In February 2016, Senate Majority Leader Mitch McConnell made up a rule that presidents may not install a Supreme Court justice in the last year of their terms. Most Republicans fell in line, endorsing this principle on the grounds that the American people should decide who gets to pick the next justice. Many of these same lawmakers are now backing McConnell’s plan to replace the late Justice Ruth Bader Ginsburg in the midst of a presidential election. They have abandoned any real effort to justify their reversal.
This about-face, while degrading, presents Democrats with an opportunity. After more than four years of gaslighting, Republicans have stopped pretending that their blockade of Barack Obama’s nominee, Merrick Garland, was rooted in anything other than sheer partisanship. In the past, the Senate considered a president’s nominee then provided its advice and consent by taking a vote. But Republicans killed that process in 2016 and are now stamping on its remains. They have now established a new rule: The party in power can use every tool at its disposal to seize the Supreme Court, within constitutional limits. If Democrats win unified control of the federal government in November, they must draw from the Republicans’ new rule to expand the court.

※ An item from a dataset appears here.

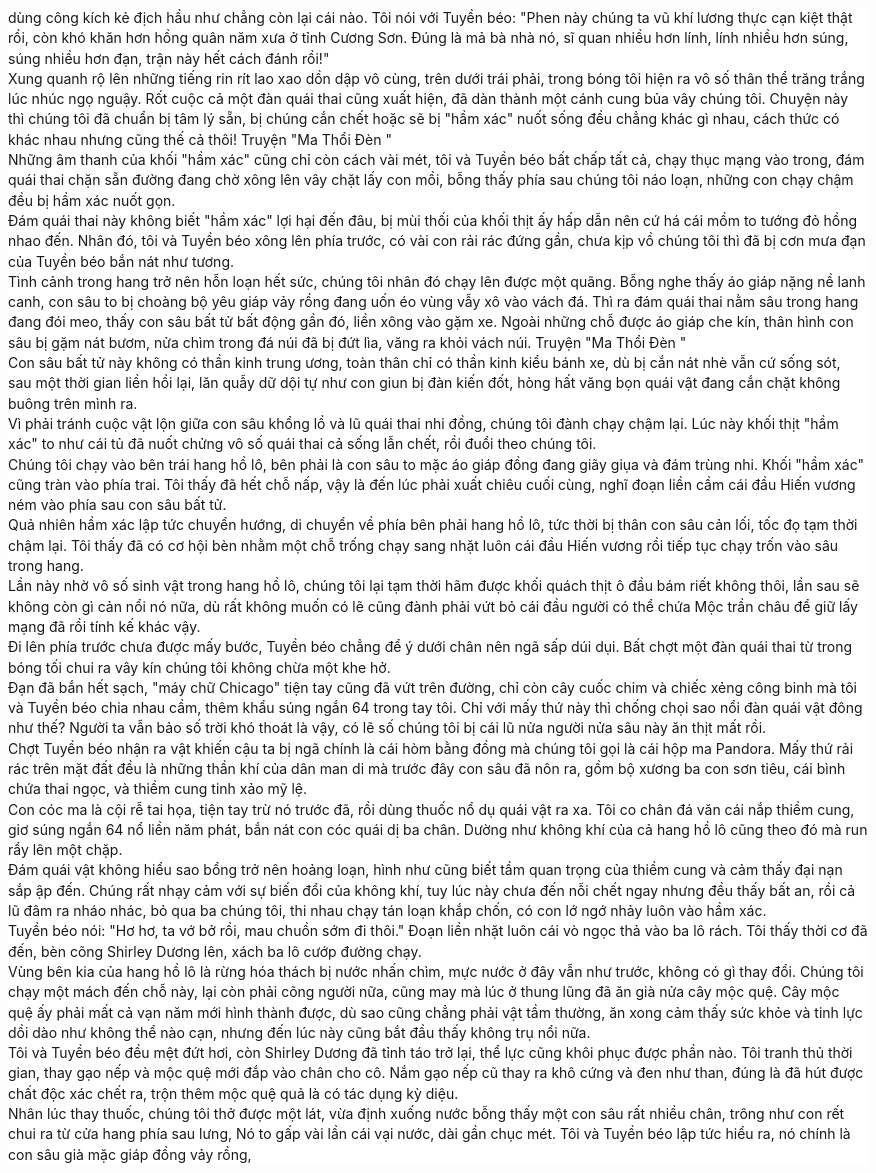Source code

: dùng công kích kẻ địch hầu như chẳng còn lại cái nào. Tôi nói với Tuyền béo: "Phen này chúng ta vũ khí lương thực cạn kiệt thật rồi, còn khó khăn hơn hồng quân năm xưa ở tỉnh Cương Sơn. Đúng là mả bà nhà nó, sĩ quan nhiều hơn lính, lính nhiều hơn súng, súng nhiều hơn đạn, trận này hết cách đánh rồi!"<br>Xung quanh rộ lên những tiếng rin rít lao xao dồn dập vô cùng, trên dưới trái phải, trong bóng tôi hiện ra vô số thân thể trăng trắng lúc nhúc ngọ nguậy. Rốt cuộc cả một đàn quái thai cũng xuất hiện, đã dàn thành một cánh cung bủa vây chúng tôi. Chuyện này thì chúng tôi đã chuẩn bị tâm lý sẵn, bị chúng cắn chết hoặc sẽ bị "hầm xác" nuốt sống đều chẳng khác gì nhau, cách thức có khác nhau nhưng cũng thế cả thôi! Truyện "Ma Thổi Đèn " <br>Những âm thanh của khối "hầm xác" cũng chỉ còn cách vài mét, tôi và Tuyền béo bất chấp tất cả, chạy thục mạng vào trong, đám quái thai chặn sẵn đường đang chờ xông lên vây chặt lấy con mồi, bỗng thấy phía sau chúng tôi náo loạn, những con chạy chậm đều bị hầm xác nuốt gọn.<br>Đám quái thai này không biết "hầm xác" lợi hại đến đâu, bị mùi thối của khối thịt ấy hấp dẫn nên cứ há cái mồm to tướng đỏ hồng nhao đến. Nhân đó, tôi và Tuyền béo xông lên phía trước, có vài con rải rác đứng gần, chưa kịp vồ chúng tôi thì đã bị cơn mưa đạn của Tuyền béo bắn nát như tương.<br>Tình cảnh trong hang trở nên hỗn loạn hết sức, chúng tôi nhân đó chạy lên được một quãng. Bỗng nghe thấy áo giáp nặng nề lanh canh, con sâu to bị choàng bộ yêu giáp vảy rồng đang uốn éo vùng vẫy xô vào vách đá. Thì ra đám quái thai nằm sâu trong hang đang đói meo, thấy con sâu bất tử bất động gần đó, liền xông vào gặm xe. Ngoài những chỗ được áo giáp che kín, thân hình con sâu bị gặm nát bươm, nửa chìm trong đá núi đã bị đứt lìa, văng ra khỏi vách núi. Truyện "Ma Thổi Đèn " <br>Con sâu bất tử này không có thần kinh trung ương, toàn thân chỉ có thần kinh kiểu bánh xe, dù bị cắn nát nhè vẫn cứ sống sót, sau một thời gian liền hồi lại, lăn quẫy dữ dội tự như con giun bị đàn kiến đốt, hòng hất văng bọn quái vật đang cắn chặt không buông trên mình ra.<br>Vì phải tránh cuộc vật lộn giữa con sâu khổng lồ và lũ quái thai nhi đồng, chúng tôi đành chạy chậm lại. Lúc này khối thịt "hầm xác" to như cái tủ đã nuốt chửng vô số quái thai cả sống lẫn chết, rồi đuổi theo chúng tôi.<br>Chúng tôi chạy vào bên trái hang hồ lô, bên phải là con sâu to mặc áo giáp đồng đang giãy giụa và đám trùng nhi. Khối "hầm xác" cũng tràn vào phía trai. Tôi thấy đã hết chỗ nấp, vậy là đến lúc phải xuất chiêu cuối cùng, nghĩ đoạn liền cầm cái đầu Hiến vương ném vào phía sau con sâu bất tử.<br>Quả nhiên hầm xác lập tức chuyển hướng, di chuyển về phía bên phải hang hồ lô, tức thời bị thân con sâu cản lối, tốc đọ tạm thời chậm lại. Tôi thấy đã có cơ hội bèn nhằm một chỗ trống chạy sang nhặt luôn cái đầu Hiến vương rồi tiếp tục chạy trốn vào sâu trong hang.<br>Lần này nhờ vô số sinh vật trong hang hồ lô, chúng tôi lại tạm thời hãm được khối quách thịt ô đầu bám riết không thôi, lần sau sẽ không còn gì cản nổi nó nữa, dù rất không muốn có lẽ cũng đành phải vứt bỏ cái đầu người có thể chứa Mộc trần châu để giữ lấy mạng đã rồi tính kế khác vậy.<br>Đi lên phía trước chưa được mấy bước, Tuyền béo chẳng để ý dưới chân nên ngã sấp dúi dụi. Bất chợt một đàn quái thai từ trong bóng tối chui ra vây kín chúng tôi không chừa một khe hở.<br>Đạn đã bắn hết sạch, "máy chữ Chicago" tiện tay cũng đã vứt trên đường, chỉ còn cây cuốc chim và chiếc xẻng công binh mà tôi và Tuyền béo chia nhau cầm, thêm khẩu súng ngắn 64 trong tay tôi. Chỉ với mấy thứ này thì chống chọi sao nổi đàn quái vật đông như thế? Người ta vẫn bảo số trời khó thoát là vậy, có lẽ số chúng tôi bị cái lũ nửa người nửa sâu này ăn thịt mất rồi.<br>Chợt Tuyền béo nhận ra vật khiến cậu ta bị ngã chính là cái hòm bằng đồng mà chúng tôi gọi là cái hộp ma Pandora. Mấy thứ rải rác trên mặt đất đều là những thần khí của dân man di mà trước đây con sâu đã nôn ra, gồm bộ xương ba con sơn tiêu, cái bình chứa thai ngọc, và thiềm cung tinh xảo mỹ lệ.<br>Con cóc ma là cội rễ tai họa, tiện tay trừ nó trước đã, rồi dùng thuốc nổ dụ quái vật ra xa. Tôi co chân đá văn cái nắp thiềm cung, giơ súng ngắn 64 nổ liền năm phát, bắn nát con cóc quái dị ba chân. Dường như không khí của cả hang hồ lô cũng theo đó mà run rẩy lên một chặp.<br>Đám quái vật không hiểu sao bổng trở nên hoảng loạn, hình như cũng biết tầm quan trọng của thiềm cung và cảm thấy đại nạn sắp ập đến. Chúng rất nhạy cảm với sự biến đổi của không khí, tuy lúc này chưa đến nỗi chết ngay nhưng đều thấy bất an, rồi cả lũ đâm ra nháo nhác, bỏ qua ba chúng tôi, thi nhau chạy tán loạn khắp chốn, có con lớ ngớ nhảy luôn vào hầm xác.<br>Tuyền béo nói: "Hơ hơ, ta vớ bở rồi, mau chuồn sớm đi thôi." Đoạn liền nhặt luôn cái vò ngọc thả vào ba lô rách. Tôi thấy thời cơ đã đến, bèn cõng Shirley Dương lên, xách ba lô cướp đường chạy.<br>Vùng bên kia của hang hồ lô là rừng hóa thách bị nước nhấn chìm, mực nước ở đây vẫn như trước, không có gì thay đổi. Chúng tôi chạy một mách đến chỗ này, lại còn phải cõng người nữa, cũng may mà lúc ở thung lũng đã ăn già nửa cây mộc quệ. Cây mộc quệ ấy phải mất cả vạn năm mới hình thành được, dù sao cũng chẳng phải vật tầm thường, ăn xong cảm thấy sức khỏe và tinh lực dồi dào như không thể nào cạn, nhưng đến lúc này cũng bắt đầu thấy không trụ nổi nữa.<br>Tôi và Tuyền béo đều mệt đứt hơi, còn Shirley Dương đã tỉnh táo trở lại, thể lực cũng khôi phục được phần nào. Tôi tranh thủ thời gian, thay gạo nếp và mộc quệ mới đắp vào chân cho cô. Nắm gạo nếp cũ thay ra khô cứng và đen như than, đúng là đã hút được chất độc xác chết ra, trộn thêm mộc quệ quả là có tác dụng kỳ diệu.<br>Nhân lúc thay thuốc, chúng tôi thở được một lát, vừa định xuống nước bỗng thấy một con sâu rất nhiều chân, trông như con rết chui ra từ cửa hang phía sau lưng, Nó to gấp vài lần cái vại nước, dài gần chục mét. Tôi và Tuyền béo lập tức hiểu ra, nó chính là con sâu già mặc giáp đồng vảy rồng,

Every justification for McConnell’s Supreme Court brinkmanship, in fact, doubles as a justification for court expansion. Republicans’ rationalizations now hinge on the claim that because Republicans can replace Ginsburg, they must do it. “The Constitution gives senators the power to do it,” explained Tennessee Sen. Lamar Alexander, and “no one should be surprised” when they do. “The Constitution gives the President the power to nominate and the Senate the authority to provide advice and consent on Supreme Court nominees,” Utah Sen. Mitt Romney agreed. Republicans have a responsibility “to ensure we have an impartial judiciary that upholds the Constitution and the rule of law,” said Sen. John Thune of South Dakota. “Both the White House and the Senate have some obligation to do what they think in the majority in the Senate is the right thing to do,” Sen. Roy Blunt of Missouri announced on Meet the Press. …

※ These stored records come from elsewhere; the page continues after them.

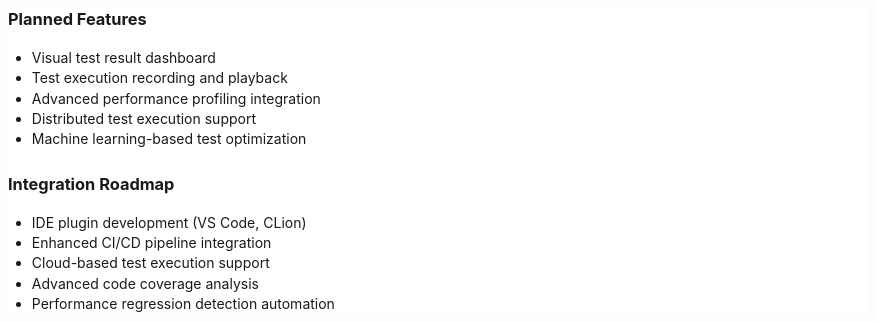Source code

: ### Planned Features
- Visual test result dashboard
- Test execution recording and playback
- Advanced performance profiling integration
- Distributed test execution support
- Machine learning-based test optimization

### Integration Roadmap
- IDE plugin development (VS Code, CLion)
- Enhanced CI/CD pipeline integration
- Cloud-based test execution support
- Advanced code coverage analysis
- Performance regression detection automation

Faced with this onslaught of disingenuity, Democrats have two options. They can accept a half-century of far-right, partisan jurisprudence while protesting that Republicans are hypocrites. Or Democrats can stop complaining about the new rules and start playing by them. The first choice rests upon the theory that it is possible to shame politicians who’ve demonstrated, over and over again, that they have no capacity for shame. The second rests upon the theory that Democrats have an obligation to play constitutional hardball—not just to protect their agenda, but to save the court’s legitimacy and preserve democracy itself. And if that obligation does exist, the proportional response is immediate and unapologetic expansion of the Supreme Court.